Наката отозвался чередой шипящих звуков, в которых, при известной доле воображения, можно было предположить непереводимую игру ниппонских слов. Говорить сейчас нормально он вряд ли бы смог.
- Подъём, Вилли, - приказал Ян, цепляясь за поручень в яростной попытке встать. – Враг рядом.
Вилли смог подняться быстрее, и даже помог вожаку, вовремя подав руку. Кое-как утвердившись на ногах, Ян огляделся и… застонал.

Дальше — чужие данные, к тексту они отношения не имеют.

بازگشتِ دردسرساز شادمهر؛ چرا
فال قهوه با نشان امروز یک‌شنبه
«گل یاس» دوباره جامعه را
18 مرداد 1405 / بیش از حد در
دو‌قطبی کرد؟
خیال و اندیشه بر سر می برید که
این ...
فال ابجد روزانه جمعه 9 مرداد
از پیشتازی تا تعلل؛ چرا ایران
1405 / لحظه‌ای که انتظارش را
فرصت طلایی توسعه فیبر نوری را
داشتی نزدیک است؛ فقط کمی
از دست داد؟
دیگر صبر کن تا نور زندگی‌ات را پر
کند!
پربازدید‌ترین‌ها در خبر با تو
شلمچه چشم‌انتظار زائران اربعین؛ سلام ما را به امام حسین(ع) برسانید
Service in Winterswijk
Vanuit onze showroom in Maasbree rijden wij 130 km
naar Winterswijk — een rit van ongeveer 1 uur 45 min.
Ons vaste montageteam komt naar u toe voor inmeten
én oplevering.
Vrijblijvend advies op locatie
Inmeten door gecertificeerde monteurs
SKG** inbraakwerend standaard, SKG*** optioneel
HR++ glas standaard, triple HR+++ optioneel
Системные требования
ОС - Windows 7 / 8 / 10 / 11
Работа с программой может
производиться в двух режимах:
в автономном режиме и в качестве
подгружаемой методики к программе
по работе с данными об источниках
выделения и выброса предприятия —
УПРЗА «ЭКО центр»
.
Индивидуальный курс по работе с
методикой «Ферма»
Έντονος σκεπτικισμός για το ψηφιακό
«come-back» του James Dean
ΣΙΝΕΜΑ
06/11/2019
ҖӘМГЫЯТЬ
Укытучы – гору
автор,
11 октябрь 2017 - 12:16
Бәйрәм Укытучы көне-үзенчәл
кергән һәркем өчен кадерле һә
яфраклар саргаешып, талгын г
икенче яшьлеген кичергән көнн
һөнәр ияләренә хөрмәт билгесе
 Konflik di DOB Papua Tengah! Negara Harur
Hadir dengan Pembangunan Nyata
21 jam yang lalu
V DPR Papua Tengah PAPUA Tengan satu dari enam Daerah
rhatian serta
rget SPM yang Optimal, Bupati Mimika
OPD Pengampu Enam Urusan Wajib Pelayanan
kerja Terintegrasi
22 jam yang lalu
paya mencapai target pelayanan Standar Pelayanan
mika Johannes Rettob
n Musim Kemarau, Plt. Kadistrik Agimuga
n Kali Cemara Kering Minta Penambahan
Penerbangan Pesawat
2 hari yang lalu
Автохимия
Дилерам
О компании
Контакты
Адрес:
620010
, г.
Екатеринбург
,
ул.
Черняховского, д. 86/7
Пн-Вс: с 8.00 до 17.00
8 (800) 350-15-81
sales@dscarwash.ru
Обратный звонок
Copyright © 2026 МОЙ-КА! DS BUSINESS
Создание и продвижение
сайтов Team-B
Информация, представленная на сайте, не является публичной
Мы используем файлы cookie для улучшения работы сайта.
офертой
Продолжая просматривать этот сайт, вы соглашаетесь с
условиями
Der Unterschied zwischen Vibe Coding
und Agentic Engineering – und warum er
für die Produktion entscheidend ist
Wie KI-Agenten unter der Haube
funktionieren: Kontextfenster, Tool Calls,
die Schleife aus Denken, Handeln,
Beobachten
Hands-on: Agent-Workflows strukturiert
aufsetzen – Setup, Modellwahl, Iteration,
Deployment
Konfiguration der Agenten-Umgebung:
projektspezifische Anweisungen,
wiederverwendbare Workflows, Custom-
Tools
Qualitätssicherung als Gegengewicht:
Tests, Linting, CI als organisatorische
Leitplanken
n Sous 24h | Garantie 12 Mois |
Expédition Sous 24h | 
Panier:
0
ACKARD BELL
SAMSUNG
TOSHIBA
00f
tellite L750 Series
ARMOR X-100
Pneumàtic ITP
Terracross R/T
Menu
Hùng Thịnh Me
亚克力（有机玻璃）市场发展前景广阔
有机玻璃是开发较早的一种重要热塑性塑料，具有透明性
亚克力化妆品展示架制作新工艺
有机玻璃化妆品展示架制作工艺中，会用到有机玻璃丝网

Воевать было не с кем. Водяным троллям они вряд ли были доступны – куда тем лезть на сухое, они и отмели-то не особо жалуют! Да и не осталось ни одного живого тролля окрест. Тиха была водная гладь – тиха и пустынна. Даже рябь куда-то исчезла. Река – сытый зверь, гладкая, словно масло, с еле слышным ворчанием несла мимо них свои воды. И лишь самого прама на воде не было: взрывом его почти целиком вынесло на сушу, аккуратно впечатав носом в прибрежный кустарник и нависающие над берегом деревья.
Ян неверяще закрыл глаза. Открыл. Нет, ничего не изменилось: их «Звёздный гонец» стоял на земле, намертво утвердившись на ней всем корпусом – в сотне с лишним миль от Трампа, в глубине враждебной территории. Случился худший кошмар траппера: они остались без транспорта, без нормального оружия, с раненными на руках.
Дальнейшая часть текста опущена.